A web-based LSI program has many advantages. Standardized education contents, using slides, video images, manuals, and instructions, can be included without limit. Such a program reduces the social and health costs for training professional personnel in the field of dietetics and physical activity. It is possible to operate a high-quality intervention program independent of variance in coordinator quality. The number of subject visits can be reduced by use of a communicable web site. The education materials can be updated frequently. All of these strengths contribute to reducing health costs. Therefore, if the structured intervention program is provided using manuals or a web-based system, DPP can be implemented in the community with a low cost and standardized system.

The limitation of this study design is that metformin treatment is not included in the study arm. In this community setting, physician should prescribe the medication (metformin) and check regular laboratory monitoring about the safety of metformin use. However, physicians are not allocated in all of the public healthcare centers in Korea.

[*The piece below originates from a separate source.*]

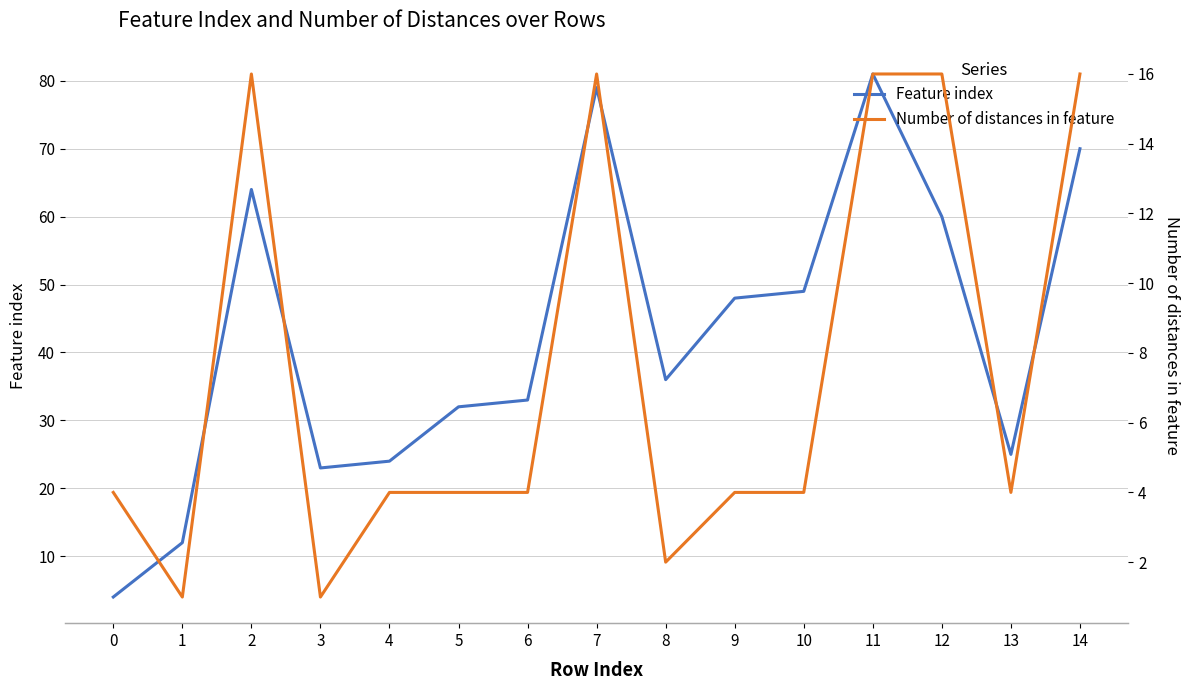

At which category is the sum across all series the highest?

11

In conclusion, two key points, the screening of high-risk individuals and an effective LSI program, are essential for successful diabetes prevention. National health screening examination for all Korean people is established, public healthcare centers are easily accessible, and the country has an excellent internet infrastructure. We hope that our C-KDPS program might reduce the incidence of newly developed type 2 diabetes throughout the country by being implemented within a community-based healthcare system. Support from policymakers and government is very important for translational implementation of LSI programs to the community and nationwide level. Our study is expected to contribute to the launch of a health promotion program to prevent type 2 diabetes by merging public health resources and a web-based system. In future, long-term maintenance and economic aspects of this system should be evaluated. The cost and sustainability of an LSI program will make or break such a program.